The authorities in Corbett said they were forced by public ire to shoot the tiger or send it to a zoo. Chundawat questions the logic of sending tigers to zoos when there are very few tigers in the wild. “They need to trap the animal and take it back to a suitable habitat. When this can be done in Sariska, why can’t it be done in terai?”

Tiwari of Corbett said it is not easy to rehabilitate every tiger in the wild, especially a male who is not readily accepted by tigers in their territories. But there are forests like Rajaji National Park, which can accommodate tigers.

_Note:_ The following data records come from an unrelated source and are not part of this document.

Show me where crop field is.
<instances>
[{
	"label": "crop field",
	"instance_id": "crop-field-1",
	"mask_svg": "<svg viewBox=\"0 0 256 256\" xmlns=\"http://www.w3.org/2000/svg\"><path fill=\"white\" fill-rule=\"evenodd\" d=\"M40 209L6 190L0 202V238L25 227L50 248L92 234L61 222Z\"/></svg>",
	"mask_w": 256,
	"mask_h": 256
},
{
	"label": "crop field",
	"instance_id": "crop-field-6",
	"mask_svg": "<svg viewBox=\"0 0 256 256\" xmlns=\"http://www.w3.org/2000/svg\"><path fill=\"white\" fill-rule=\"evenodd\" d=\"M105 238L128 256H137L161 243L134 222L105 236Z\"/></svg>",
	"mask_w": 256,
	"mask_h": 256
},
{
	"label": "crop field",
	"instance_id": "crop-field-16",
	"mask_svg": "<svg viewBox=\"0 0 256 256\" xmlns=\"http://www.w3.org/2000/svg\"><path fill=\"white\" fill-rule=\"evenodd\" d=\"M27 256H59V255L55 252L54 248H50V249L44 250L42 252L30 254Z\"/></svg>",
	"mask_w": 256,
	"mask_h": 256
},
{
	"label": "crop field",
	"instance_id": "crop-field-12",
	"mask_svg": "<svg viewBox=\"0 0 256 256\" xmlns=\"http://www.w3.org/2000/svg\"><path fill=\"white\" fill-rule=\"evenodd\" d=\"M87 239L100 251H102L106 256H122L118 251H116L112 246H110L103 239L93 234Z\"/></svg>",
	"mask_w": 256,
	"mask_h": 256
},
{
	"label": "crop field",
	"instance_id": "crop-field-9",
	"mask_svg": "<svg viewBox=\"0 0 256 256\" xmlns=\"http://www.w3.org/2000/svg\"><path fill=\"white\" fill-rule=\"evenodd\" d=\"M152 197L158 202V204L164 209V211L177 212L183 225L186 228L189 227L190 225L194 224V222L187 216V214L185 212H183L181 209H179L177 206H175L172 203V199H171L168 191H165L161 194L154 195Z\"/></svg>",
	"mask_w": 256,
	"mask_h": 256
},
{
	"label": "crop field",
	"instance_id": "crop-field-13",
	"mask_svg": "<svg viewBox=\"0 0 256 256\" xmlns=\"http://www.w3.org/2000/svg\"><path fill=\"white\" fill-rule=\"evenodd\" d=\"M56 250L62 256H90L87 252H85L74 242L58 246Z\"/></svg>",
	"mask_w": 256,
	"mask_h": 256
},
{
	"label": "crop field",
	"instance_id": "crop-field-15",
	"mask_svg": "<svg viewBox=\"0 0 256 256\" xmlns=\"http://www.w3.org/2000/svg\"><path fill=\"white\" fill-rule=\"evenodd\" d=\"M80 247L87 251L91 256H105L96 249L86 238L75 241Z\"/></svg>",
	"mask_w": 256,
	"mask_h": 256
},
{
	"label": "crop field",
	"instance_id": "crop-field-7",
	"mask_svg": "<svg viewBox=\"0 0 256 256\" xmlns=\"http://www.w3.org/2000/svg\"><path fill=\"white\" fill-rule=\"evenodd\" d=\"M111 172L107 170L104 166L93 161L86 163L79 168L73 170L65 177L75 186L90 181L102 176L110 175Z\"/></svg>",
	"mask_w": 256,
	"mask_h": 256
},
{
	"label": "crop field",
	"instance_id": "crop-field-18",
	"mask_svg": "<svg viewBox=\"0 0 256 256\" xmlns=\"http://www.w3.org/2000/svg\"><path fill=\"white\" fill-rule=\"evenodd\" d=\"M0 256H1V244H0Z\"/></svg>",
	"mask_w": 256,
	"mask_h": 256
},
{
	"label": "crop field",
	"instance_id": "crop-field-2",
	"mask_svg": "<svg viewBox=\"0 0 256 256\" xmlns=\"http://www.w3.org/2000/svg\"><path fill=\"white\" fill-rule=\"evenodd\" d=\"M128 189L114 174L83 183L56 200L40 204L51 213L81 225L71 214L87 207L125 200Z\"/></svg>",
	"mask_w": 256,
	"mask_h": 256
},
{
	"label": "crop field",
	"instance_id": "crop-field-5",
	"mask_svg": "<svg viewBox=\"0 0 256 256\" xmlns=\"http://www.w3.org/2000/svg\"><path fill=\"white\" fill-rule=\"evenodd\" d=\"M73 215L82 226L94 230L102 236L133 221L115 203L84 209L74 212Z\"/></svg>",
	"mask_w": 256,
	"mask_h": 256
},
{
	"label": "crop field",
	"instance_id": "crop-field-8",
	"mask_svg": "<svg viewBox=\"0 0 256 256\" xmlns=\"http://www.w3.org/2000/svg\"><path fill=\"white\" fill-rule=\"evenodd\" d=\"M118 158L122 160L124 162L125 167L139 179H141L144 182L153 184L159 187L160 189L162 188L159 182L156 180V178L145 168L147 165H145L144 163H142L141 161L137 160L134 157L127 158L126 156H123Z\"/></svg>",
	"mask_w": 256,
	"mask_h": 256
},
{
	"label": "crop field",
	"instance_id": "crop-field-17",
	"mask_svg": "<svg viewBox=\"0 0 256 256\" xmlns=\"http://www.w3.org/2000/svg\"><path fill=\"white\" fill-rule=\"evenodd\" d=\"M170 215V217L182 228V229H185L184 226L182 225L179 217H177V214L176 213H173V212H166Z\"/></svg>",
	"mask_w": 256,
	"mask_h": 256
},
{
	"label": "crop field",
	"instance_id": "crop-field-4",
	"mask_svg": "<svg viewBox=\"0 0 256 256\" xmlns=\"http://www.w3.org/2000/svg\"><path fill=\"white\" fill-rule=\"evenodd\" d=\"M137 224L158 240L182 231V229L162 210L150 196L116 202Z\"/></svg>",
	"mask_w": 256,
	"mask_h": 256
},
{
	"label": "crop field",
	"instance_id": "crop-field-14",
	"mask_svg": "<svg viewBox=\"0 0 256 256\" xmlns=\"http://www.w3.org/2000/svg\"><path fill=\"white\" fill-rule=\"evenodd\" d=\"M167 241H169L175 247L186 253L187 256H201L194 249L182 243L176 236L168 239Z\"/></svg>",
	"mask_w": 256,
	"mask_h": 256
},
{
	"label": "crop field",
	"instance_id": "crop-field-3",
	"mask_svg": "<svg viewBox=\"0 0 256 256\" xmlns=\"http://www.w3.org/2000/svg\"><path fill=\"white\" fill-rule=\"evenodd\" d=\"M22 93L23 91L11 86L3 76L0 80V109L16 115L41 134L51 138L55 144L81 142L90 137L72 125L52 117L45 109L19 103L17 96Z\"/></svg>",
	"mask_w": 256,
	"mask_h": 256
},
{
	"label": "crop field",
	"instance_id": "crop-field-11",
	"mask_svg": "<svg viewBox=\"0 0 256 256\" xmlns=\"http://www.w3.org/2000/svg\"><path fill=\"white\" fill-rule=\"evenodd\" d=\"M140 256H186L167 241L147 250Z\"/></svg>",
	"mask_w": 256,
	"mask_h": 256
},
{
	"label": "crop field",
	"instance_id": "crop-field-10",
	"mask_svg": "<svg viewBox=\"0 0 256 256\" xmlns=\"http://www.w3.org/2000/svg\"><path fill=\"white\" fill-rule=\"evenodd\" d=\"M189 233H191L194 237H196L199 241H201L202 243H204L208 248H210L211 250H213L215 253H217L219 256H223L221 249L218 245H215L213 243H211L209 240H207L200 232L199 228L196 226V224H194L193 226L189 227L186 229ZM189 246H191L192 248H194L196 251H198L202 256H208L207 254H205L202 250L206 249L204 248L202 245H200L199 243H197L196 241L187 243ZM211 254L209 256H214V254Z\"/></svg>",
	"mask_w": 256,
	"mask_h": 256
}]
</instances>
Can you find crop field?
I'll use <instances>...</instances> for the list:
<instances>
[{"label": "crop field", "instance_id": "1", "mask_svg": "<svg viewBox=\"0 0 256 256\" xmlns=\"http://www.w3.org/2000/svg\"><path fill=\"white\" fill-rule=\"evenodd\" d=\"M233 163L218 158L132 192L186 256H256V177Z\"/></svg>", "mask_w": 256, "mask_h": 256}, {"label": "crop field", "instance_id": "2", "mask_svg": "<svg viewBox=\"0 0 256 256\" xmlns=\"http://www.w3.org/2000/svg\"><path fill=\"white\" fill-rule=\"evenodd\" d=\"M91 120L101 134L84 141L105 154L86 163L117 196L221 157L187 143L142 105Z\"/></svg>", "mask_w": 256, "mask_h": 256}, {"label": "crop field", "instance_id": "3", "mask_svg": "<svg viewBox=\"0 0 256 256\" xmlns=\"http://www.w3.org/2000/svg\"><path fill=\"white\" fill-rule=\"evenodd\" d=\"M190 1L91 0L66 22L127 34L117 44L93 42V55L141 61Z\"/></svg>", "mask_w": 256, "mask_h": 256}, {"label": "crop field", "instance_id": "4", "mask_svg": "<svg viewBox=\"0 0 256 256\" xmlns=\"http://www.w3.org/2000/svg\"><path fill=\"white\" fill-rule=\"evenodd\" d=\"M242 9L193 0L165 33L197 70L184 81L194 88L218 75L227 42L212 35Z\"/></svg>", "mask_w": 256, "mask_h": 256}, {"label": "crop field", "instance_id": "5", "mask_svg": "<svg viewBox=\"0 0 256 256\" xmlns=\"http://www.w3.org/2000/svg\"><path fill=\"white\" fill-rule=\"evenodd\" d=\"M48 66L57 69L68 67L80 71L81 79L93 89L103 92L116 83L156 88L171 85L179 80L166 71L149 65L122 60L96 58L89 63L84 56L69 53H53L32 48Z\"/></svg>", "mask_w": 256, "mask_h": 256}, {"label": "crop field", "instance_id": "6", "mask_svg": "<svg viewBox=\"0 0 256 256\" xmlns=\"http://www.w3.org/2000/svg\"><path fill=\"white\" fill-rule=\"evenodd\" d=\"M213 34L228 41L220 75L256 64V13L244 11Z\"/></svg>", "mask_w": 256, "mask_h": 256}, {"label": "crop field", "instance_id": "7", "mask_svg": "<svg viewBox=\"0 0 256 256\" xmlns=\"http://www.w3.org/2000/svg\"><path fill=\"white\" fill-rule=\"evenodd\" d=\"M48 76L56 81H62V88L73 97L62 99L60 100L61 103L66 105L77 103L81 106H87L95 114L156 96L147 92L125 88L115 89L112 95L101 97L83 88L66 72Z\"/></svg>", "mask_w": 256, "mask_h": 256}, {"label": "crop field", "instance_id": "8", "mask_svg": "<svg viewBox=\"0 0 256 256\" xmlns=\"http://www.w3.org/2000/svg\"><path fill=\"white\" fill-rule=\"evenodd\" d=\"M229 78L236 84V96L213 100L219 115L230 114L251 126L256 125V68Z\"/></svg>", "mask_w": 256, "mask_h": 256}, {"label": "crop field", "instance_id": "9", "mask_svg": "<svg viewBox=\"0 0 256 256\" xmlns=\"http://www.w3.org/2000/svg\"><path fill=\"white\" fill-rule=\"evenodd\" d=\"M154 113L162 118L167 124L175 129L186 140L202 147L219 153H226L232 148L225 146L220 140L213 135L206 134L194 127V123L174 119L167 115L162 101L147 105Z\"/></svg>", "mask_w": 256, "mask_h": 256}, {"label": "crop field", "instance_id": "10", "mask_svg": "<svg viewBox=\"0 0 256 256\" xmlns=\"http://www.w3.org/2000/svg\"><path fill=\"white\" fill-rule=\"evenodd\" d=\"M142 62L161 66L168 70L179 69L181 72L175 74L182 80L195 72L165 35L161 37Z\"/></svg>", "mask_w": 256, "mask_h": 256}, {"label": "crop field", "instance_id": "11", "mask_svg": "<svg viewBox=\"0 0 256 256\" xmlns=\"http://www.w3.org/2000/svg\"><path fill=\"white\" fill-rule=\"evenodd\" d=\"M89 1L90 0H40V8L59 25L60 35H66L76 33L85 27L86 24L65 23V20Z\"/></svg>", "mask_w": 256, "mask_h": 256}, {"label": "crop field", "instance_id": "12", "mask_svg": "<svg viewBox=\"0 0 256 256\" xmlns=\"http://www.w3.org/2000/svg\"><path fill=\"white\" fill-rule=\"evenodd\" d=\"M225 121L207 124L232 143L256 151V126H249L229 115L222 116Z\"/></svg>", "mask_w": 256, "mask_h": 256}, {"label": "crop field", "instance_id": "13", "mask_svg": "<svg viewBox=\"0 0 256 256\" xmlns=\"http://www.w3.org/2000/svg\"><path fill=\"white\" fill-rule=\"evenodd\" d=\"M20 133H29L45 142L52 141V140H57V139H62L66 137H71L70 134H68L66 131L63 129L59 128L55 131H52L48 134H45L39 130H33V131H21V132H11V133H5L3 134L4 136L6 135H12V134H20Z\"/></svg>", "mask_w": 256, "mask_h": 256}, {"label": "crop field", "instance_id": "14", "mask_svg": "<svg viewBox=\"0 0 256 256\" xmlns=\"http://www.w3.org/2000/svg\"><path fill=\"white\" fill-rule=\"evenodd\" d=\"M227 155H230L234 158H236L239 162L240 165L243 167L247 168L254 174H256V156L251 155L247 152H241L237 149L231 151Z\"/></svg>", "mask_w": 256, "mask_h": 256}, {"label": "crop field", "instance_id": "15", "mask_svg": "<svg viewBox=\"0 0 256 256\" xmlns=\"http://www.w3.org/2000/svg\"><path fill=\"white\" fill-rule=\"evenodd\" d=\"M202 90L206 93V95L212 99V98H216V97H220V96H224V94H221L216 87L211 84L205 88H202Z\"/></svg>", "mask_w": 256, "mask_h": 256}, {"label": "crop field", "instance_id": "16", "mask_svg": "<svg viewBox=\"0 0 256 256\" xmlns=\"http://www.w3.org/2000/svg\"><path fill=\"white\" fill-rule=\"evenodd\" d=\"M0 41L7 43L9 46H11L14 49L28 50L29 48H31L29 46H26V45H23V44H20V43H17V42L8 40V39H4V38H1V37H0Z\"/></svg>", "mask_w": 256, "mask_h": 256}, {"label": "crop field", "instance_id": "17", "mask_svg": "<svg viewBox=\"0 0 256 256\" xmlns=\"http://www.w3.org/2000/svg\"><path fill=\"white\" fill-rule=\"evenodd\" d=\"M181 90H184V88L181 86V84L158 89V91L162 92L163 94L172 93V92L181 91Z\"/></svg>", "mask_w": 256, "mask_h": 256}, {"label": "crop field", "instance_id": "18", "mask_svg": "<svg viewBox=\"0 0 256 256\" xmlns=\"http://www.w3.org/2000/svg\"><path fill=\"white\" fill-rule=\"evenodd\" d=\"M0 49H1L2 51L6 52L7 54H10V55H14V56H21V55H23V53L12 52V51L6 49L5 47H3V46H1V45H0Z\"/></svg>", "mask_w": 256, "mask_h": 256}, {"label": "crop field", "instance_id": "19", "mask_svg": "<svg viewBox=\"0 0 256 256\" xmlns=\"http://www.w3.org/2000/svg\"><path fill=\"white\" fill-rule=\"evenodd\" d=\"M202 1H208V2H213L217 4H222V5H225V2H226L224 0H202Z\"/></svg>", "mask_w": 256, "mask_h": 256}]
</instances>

Wildlife experts also point out it is crucial to take quick action in case of a wandering tiger because if it adapts to eating humans, rehabilitating it in the wild becomes difficult. The authorities are then forced to take extreme steps like shooting. “We need a special team to deal with such situations.

The forest department should start monitoring tigers as soon as villagers report their straying. They do not have to wait for a kill to happen and then people to get angry and the politicians to pressure on them to act,” said Chundawat.

Athreya suggests tracking through GPS collars, though it is expensive-one collar costs Rs 2-3 lakh-and will require capturing tigers. The long-term solution to avoid such conflicts, point out wildlife experts, is better training of forest officials in pugmark identification and arms handling, and better habitat management, like ensuring a gradual, not abrupt, decrease of forest cover.